• **Text shown**:
How bad can importance sampling be?

How bad can importance sampling be? Importance sampling is regularly used to estimate expectations or simply to reduce variance. In RL its also used to perform off-policy learning. If the approximating distribution used is poorly chosen, importance sampling can actually increase variance. In fact it’s known that the variance of the importance weights can become unbounded. Despite this being common knowledge it’s easy to be lulled into false conclusions when using importance sampling. Here’s an incredibly simple 1-d example that shows how badly wrong things can go:

Imagine that our target distribution, $P(x)$ is a zero mean 1-dimensional gaussian with unkown variance $\sigma_p$ and that our proposal distribution is ALSO a 1-dimensional zero-mean gaussian but with the wrong variance.

setup

This setting might seem like an incredibly benign one for importance sampling - the target and approximating distributions are well matched and the dimensionality is low! However, lets consider the variance of the importance weights: $W = \frac{P(x)}{Q(x)}$ :

$E_Q(W) = 1$ $E_Q(W^2) = \int dx \left(\frac{2\pi \sigma_q^2}{2 \pi \sigma_p^2} \right)} \frac{1}{\sqrt{2\pi \sigma_q^2}} e^{ -(\frac{1}{\sigma_p^2} - \frac{1}{\sigma_q^2})x^2 - \frac{x^2}{2\sigma_q^2}$

After some manipulation this gives that:

$Var(W) = \frac{\sigma_q^2}{\sigma_p \sqrt{2\sigma_q^2 - \sigma_p^2}} - 1$

which diverges as $\sigma_q \rightarrow \frac{\sigma_p}{\sqrt{2}}$ !

• **Work instruction**: Transcribe, word for word, the stretch of the importance sampling passage from "How bad can importance sampling be? Importance" through "the wrong variance.". The rows that come next are taken from a separate source.

• **Data extracts**:

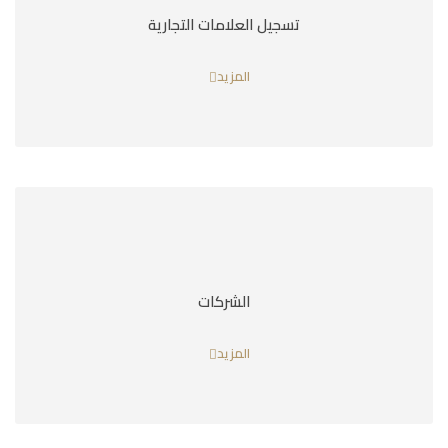
تسجيل العلامات التجارية
المزيد
الشركات
المزيد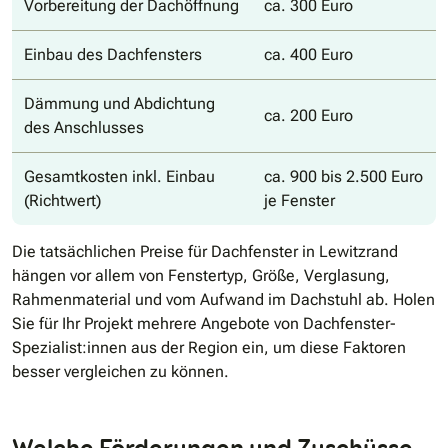
Vorbereitung der Dachöffnung
ca. 300 Euro
Einbau des Dachfensters
ca. 400 Euro
Dämmung und Abdichtung
ca. 200 Euro
des Anschlusses
Gesamtkosten inkl. Einbau
ca. 900 bis 2.500 Euro
(Richtwert)
je Fenster
Die tatsächlichen Preise für Dachfenster in Lewitzrand
hängen vor allem von Fenstertyp, Größe, Verglasung,
Rahmenmaterial und vom Aufwand im Dachstuhl ab. Holen
Sie für Ihr Projekt mehrere Angebote von Dachfenster-
Spezialist:innen aus der Region ein, um diese Faktoren
besser vergleichen zu können.
Welche Förderungen und Zuschüsse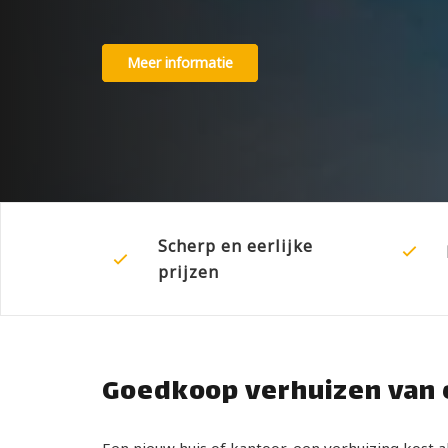
Meer informatie
Scherp en eerlijke
prijzen
Goedkoop verhuizen van 
Een nieuw huis of kantoor, een verhuizing kost 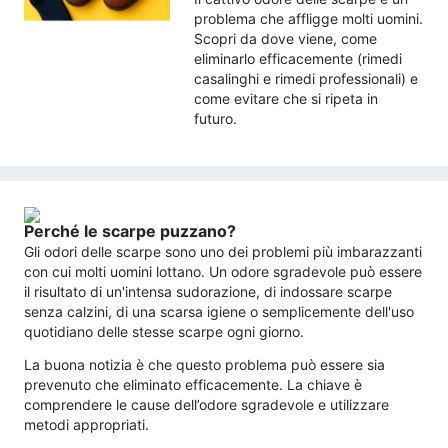
problema che affligge molti uomini.
Scopri da dove viene, come
eliminarlo efficacemente (rimedi
casalinghi e rimedi professionali) e
come evitare che si ripeta in
futuro.
Perché le scarpe puzzano?
Gli odori delle scarpe sono uno dei problemi più imbarazzanti
con cui molti uomini lottano. Un odore sgradevole può essere
il risultato di un'intensa sudorazione, di indossare scarpe
senza calzini, di una scarsa igiene o semplicemente dell'uso
quotidiano delle stesse scarpe ogni giorno.
La buona notizia è che questo problema può essere sia
prevenuto che eliminato efficacemente. La chiave è
comprendere le cause dell’odore sgradevole e utilizzare
metodi appropriati.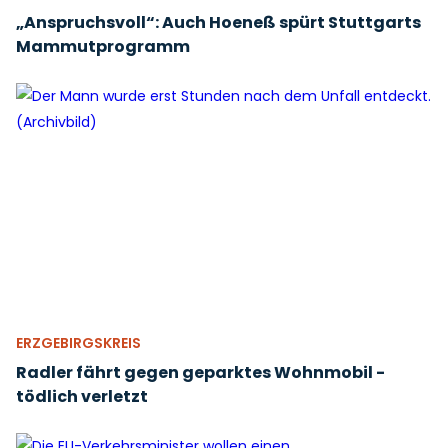
„Anspruchsvoll“: Auch Hoeneß spürt Stuttgarts
Mammutprogramm
ERZGEBIRGSKREIS
Radler fährt gegen geparktes Wohnmobil -
tödlich verletzt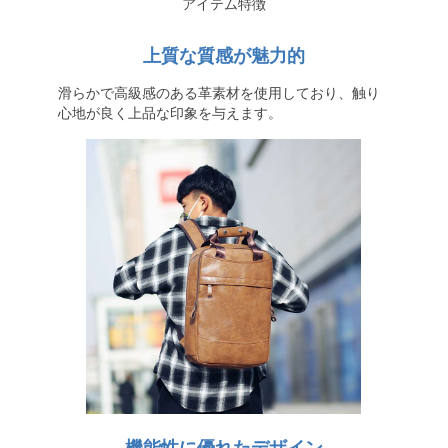
アイテム特徴
上質な質感が魅力的
滑らかで高級感のある革素材を使用しており、触り
心地が良く上品な印象を与えます。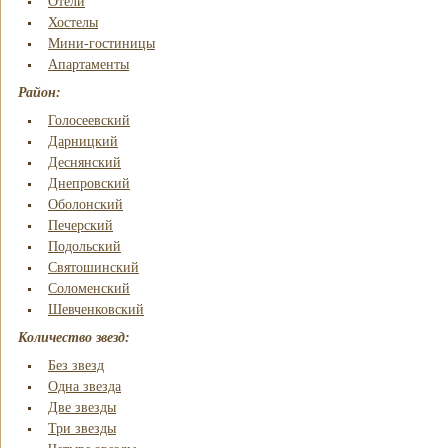
Отели
Хостелы
Мини-гостиницы
Апартаменты
Район:
Голосеевский
Дарницкий
Деснянский
Днепровский
Оболонский
Печерский
Подольский
Святошинский
Соломенский
Шевченковский
Количество звезд:
Без звезд
Одна звезда
Две звезды
Три звезды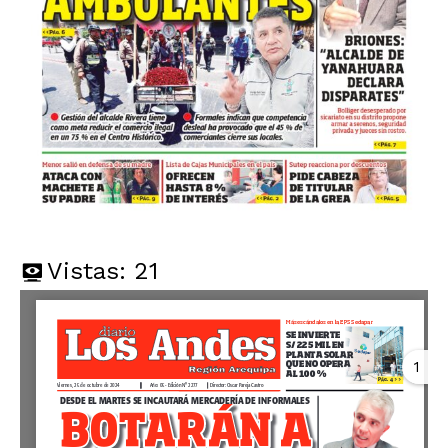
Vistas:
21
1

• **Output**:
How bad can importance sampling be? Importance sampling is regularly used to estimate expectations or simply to reduce variance. In RL its also used to perform off-policy learning. If the approximating distribution used is poorly chosen, importance sampling can actually increase variance. In fact it’s known that the variance of the importance weights can become unbounded. Despite this being common knowledge it’s easy to be lulled into false conclusions when using importance sampling. Here’s an incredibly simple 1-d example that shows how badly wrong things can go:

Imagine that our target distribution, $P(x)$ is a zero mean 1-dimensional gaussian with unkown variance $\sigma_p$ and that our proposal distribution is ALSO a 1-dimensional zero-mean gaussian but with the wrong variance.